• [Work order] Return only the lines of the listing below that run from the line with "Alors, peut être" through the line with "pas tout ce", both ends included, exactly as written.
======== The data
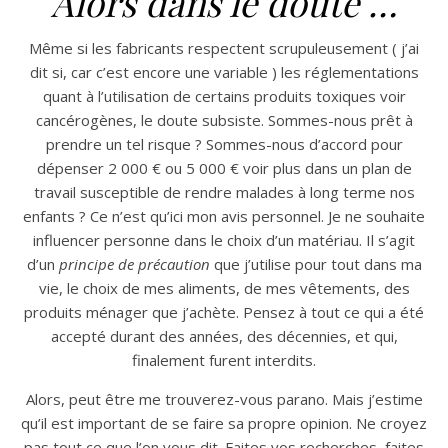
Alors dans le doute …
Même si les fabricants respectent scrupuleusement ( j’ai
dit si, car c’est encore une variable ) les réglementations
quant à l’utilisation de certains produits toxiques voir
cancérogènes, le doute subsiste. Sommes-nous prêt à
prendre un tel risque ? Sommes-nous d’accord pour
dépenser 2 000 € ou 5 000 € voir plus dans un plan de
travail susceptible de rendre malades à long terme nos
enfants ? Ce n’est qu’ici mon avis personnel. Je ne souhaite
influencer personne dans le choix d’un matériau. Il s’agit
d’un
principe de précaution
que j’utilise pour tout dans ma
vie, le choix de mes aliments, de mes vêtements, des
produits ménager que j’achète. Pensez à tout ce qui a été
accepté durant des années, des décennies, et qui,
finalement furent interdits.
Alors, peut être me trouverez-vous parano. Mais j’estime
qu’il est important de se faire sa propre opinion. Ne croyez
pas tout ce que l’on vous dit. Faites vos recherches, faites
================
======== The data
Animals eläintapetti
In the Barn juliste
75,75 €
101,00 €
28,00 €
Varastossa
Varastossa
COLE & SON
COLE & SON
================
• [Problem solution]
Alors, peut être me trouverez-vous parano. Mais j’estime
qu’il est important de se faire sa propre opinion. Ne croyez
pas tout ce que l’on vous dit. Faites vos recherches, faites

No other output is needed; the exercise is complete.